[[ Dataset records open ]]

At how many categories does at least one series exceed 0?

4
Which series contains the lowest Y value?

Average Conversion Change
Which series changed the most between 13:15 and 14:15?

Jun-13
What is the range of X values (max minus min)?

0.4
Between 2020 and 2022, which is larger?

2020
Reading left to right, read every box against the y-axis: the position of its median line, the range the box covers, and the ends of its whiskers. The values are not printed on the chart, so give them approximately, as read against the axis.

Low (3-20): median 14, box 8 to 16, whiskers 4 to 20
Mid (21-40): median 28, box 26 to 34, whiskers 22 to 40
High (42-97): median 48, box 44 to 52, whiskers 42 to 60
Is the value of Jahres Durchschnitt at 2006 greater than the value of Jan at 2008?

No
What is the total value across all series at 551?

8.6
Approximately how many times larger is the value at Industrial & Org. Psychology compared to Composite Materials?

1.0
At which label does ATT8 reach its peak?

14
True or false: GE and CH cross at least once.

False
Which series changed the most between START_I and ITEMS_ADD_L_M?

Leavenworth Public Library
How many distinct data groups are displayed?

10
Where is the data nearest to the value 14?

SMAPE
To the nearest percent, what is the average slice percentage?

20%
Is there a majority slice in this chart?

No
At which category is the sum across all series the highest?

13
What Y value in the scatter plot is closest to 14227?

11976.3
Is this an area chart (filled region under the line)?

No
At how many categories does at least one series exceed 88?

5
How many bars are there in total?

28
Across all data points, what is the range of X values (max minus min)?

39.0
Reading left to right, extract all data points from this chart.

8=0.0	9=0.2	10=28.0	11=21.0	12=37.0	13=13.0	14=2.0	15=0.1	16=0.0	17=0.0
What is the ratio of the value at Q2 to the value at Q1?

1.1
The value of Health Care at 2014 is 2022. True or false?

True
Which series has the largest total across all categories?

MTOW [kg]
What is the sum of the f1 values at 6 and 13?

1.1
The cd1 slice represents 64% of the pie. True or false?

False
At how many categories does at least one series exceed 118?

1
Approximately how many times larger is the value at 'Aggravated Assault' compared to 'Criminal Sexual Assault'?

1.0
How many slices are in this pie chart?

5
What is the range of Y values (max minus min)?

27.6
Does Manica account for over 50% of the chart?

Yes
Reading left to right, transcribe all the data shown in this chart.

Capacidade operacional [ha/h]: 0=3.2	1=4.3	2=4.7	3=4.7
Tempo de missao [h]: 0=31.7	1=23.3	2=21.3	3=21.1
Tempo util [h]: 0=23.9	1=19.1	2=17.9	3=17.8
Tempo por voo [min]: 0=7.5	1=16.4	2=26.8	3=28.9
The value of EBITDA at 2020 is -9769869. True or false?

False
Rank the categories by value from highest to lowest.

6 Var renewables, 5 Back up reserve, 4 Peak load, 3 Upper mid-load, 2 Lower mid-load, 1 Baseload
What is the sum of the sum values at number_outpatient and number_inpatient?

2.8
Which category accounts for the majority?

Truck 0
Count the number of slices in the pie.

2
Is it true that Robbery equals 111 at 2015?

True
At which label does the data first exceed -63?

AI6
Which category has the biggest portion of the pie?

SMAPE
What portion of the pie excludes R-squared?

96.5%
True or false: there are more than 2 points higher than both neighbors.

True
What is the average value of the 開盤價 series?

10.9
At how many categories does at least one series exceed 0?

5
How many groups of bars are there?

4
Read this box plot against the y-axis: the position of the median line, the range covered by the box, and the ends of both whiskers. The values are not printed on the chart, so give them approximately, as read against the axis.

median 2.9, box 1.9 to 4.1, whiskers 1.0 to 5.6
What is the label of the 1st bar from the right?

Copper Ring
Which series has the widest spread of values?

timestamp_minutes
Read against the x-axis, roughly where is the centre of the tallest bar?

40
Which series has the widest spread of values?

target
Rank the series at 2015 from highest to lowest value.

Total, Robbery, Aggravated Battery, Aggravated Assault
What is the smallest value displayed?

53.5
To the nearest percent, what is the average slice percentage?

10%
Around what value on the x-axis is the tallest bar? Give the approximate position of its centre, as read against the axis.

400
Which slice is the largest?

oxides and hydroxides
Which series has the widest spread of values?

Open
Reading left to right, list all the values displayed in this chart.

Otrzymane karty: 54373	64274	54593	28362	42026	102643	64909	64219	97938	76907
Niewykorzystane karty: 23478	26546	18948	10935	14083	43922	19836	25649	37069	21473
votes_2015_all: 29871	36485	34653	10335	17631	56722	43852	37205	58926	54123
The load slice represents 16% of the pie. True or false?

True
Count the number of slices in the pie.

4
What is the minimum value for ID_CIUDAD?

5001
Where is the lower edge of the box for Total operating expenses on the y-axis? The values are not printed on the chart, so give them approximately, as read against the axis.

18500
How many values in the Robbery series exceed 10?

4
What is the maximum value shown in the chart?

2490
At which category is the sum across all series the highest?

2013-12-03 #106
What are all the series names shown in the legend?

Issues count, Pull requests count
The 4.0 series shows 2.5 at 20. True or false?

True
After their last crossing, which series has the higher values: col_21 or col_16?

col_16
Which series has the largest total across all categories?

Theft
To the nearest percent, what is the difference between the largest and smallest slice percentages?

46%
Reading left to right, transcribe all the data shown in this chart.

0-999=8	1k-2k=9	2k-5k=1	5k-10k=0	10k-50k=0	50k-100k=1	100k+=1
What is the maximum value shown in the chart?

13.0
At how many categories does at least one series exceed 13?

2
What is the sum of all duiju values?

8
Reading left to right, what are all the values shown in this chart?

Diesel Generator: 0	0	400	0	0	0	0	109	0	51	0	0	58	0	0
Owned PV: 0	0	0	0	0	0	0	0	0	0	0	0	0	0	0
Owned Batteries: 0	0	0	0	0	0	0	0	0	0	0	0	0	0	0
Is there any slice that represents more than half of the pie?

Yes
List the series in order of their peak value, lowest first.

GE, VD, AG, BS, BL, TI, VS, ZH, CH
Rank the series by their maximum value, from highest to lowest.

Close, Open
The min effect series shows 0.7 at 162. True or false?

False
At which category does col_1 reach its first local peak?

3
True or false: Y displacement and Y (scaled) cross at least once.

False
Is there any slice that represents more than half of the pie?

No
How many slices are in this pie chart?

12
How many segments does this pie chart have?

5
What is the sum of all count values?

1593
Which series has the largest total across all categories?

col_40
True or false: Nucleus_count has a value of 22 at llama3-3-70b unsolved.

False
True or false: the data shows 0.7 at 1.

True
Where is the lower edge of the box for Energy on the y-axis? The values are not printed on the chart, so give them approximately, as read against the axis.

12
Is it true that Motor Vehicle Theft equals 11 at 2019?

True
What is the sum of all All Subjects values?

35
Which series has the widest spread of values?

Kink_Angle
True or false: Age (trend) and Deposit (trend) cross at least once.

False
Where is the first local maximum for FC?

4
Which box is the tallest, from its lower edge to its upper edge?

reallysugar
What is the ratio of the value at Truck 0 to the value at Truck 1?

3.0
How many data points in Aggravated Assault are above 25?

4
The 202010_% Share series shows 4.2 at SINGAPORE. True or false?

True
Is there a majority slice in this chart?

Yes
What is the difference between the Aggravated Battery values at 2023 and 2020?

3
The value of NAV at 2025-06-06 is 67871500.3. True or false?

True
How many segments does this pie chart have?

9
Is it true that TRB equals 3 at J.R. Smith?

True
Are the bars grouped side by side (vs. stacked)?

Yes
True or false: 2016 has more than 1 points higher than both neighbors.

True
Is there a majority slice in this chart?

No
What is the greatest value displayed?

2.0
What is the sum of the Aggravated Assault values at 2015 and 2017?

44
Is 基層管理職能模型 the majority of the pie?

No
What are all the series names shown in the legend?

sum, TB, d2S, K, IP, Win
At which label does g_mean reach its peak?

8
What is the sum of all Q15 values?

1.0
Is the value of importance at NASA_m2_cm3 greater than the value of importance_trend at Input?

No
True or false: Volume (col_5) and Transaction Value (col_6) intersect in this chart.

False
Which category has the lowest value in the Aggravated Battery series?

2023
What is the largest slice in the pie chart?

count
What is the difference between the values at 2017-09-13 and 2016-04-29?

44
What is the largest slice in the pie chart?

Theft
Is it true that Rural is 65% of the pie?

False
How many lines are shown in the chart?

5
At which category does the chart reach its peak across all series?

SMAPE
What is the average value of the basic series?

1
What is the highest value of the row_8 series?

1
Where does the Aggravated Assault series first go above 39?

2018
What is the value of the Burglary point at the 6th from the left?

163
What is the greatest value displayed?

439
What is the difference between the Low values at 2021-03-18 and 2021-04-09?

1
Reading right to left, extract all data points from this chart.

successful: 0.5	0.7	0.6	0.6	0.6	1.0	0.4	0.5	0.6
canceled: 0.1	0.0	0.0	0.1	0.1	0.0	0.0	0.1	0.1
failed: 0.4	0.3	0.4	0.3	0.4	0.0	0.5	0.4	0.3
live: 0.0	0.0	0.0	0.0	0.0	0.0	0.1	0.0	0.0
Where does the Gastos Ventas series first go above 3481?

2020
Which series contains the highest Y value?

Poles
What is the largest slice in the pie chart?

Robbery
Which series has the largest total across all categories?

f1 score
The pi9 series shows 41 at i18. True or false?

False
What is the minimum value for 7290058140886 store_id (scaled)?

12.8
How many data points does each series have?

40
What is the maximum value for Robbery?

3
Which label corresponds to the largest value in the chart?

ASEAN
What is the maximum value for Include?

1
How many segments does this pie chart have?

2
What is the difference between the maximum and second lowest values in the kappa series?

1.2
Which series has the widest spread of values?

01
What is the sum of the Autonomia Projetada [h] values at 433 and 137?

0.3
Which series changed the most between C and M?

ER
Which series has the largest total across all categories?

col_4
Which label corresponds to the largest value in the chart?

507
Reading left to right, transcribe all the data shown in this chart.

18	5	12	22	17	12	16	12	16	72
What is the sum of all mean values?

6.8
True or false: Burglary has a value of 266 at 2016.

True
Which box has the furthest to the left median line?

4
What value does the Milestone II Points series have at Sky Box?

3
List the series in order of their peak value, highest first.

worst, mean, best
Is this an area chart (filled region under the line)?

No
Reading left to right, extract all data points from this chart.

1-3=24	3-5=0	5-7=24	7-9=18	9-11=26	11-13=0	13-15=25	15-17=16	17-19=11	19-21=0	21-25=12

[[ Dataset records closed ]]

- _Work request_: Copy out the records word for word, from the first line through the line containing "Reading left to right, read", and include that line.

- _Written response_:
At how many categories does at least one series exceed 0?

4
Which series contains the lowest Y value?

Average Conversion Change
Which series changed the most between 13:15 and 14:15?

Jun-13
What is the range of X values (max minus min)?

0.4
Between 2020 and 2022, which is larger?

2020
Reading left to right, read every box against the y-axis: the position of its median line, the range the box covers, and the ends of its whiskers. The values are not printed on the chart, so give them approximately, as read against the axis.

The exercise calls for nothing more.